A. Les circonstances de l’espèce
Les faits de la cause, tels qu’ils ont été exposés par les parties, peuvent se résumer comme suit.
Le 22 mai 1998, l’administration fiscale de Häme (verotoimisto, skattebyrå) pria le requérant de lui soumettre ses observations sur certaines erreurs qui auraient figuré dans ses déclarations de taxe sur la valeur ajoutée (TVA) (arvonlisävero, mervärdesskatt) pour les exercices fiscaux 1994 et 1995. Le 9 juillet 1998, l’administration fiscale rendit deux décisions par lesquelles elle imposait au requérant notamment une majoration d’impôt (veronkorotus, skatteförhöjning) équivalant à 10 % du montant complémentaire à verser (le montant prélevé au titre de la majoration fut de 1 836 marks finlandais (FIM), soit 308,80 euros (EUR)). L’administration décida la majoration parce qu’elle considérait comme incomplètes les déclarations de TVA remises par le requérant en 1994-1995.

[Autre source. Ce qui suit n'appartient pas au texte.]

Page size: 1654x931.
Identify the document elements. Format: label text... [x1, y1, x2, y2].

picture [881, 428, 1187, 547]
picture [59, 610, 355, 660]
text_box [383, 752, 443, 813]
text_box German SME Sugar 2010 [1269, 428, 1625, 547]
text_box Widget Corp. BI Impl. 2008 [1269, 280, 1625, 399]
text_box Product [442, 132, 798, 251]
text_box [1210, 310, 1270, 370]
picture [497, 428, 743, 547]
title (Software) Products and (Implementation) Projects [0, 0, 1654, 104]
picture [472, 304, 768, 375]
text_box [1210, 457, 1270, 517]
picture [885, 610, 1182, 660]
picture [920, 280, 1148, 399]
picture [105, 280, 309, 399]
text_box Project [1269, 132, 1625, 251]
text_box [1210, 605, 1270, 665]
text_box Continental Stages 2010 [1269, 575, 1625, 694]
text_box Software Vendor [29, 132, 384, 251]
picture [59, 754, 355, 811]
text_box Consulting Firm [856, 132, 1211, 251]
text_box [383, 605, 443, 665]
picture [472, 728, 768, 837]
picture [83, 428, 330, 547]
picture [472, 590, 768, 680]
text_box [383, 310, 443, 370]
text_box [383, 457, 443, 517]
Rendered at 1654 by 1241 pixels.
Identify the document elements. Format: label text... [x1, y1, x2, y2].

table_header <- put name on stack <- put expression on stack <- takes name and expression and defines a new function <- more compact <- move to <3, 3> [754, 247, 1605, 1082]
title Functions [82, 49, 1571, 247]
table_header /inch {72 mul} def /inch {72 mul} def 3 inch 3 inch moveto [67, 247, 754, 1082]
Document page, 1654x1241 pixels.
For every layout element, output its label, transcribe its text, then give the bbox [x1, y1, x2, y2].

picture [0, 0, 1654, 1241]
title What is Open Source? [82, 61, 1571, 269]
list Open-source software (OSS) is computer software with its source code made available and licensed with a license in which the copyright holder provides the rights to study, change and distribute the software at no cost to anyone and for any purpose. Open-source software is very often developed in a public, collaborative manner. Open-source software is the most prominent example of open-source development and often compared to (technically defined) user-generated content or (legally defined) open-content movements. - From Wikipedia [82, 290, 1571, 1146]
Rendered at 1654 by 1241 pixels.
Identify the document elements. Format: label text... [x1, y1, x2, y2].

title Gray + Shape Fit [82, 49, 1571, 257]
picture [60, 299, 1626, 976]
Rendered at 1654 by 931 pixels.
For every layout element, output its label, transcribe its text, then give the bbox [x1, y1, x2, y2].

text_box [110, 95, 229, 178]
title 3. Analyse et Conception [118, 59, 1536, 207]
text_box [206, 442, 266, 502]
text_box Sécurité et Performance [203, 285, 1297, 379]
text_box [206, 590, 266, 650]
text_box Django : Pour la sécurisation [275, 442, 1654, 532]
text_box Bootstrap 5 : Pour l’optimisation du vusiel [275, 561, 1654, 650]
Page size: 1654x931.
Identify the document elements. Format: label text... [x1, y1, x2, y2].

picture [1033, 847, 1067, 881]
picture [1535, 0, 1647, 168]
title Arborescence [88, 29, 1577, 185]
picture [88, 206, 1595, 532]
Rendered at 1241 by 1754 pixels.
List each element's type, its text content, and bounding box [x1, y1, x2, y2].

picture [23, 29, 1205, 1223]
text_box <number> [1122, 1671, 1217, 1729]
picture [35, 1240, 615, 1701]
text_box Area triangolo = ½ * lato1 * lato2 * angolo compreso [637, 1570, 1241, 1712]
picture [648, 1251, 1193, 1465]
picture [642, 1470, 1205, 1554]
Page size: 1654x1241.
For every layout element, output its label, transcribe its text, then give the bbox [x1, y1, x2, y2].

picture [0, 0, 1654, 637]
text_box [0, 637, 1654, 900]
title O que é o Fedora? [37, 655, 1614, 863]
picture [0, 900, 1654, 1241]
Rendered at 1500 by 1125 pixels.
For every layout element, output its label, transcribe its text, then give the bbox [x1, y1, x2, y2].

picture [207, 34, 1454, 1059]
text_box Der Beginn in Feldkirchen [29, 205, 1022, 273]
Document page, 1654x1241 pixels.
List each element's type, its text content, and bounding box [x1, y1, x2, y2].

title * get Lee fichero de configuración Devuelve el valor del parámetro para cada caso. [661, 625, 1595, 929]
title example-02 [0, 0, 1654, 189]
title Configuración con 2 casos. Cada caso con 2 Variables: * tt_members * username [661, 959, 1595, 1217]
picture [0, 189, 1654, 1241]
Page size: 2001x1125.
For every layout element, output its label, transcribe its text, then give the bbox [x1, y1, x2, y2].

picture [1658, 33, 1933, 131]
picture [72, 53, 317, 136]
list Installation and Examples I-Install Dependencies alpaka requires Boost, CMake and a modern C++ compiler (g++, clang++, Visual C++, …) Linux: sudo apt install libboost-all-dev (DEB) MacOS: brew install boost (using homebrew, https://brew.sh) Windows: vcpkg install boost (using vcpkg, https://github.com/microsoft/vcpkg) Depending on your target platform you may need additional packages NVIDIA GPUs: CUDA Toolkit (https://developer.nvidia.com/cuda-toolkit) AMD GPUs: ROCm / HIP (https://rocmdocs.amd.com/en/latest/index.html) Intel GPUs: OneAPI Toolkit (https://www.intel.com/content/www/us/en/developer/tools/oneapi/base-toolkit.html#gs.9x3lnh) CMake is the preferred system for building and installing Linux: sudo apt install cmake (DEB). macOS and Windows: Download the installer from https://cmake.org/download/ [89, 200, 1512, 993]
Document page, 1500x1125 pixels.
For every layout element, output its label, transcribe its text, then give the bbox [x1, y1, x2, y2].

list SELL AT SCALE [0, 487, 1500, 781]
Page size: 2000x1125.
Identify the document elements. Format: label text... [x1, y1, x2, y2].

Le requérant fit appel auprès du tribunal administratif de comté d’Uusimaa (lääninoikeus, länsrätten), qui devint par la suite le tribunal administratif de Helsinki (hallinto-oikeus, förvaltningsdomstolen). Il sollicita son audition, celle d’un inspecteur des impôts ainsi que celle d’un expert qu’il aurait désigné. Le 1er février 2000, le tribunal administratif de Helsinki adopta une décision provisoire par laquelle il invitait l’inspecteur des impôts à soumettre des observations écrites et demandait l’établissement d’un avis par un expert du choix du requérant. L’inspecteur des impôts remit au tribunal une déclaration datée du 13 février 2000, dont copie fut communiquée au requérant afin qu’il présentât ses observations, ce qu’il fit le 25 avril 2000. Le rapport de l’expert choisi par l’intéressé portait la même date et fut déposé le même jour au tribunal.
Le 13 juin 2000, le tribunal administratif jugea qu’il n’y avait manifestement pas lieu de tenir une audience en l’affaire car les deux parties avaient communiqué par écrit toutes les informations nécessaires. A cette même occasion, il rejeta les griefs formulés par le requérant.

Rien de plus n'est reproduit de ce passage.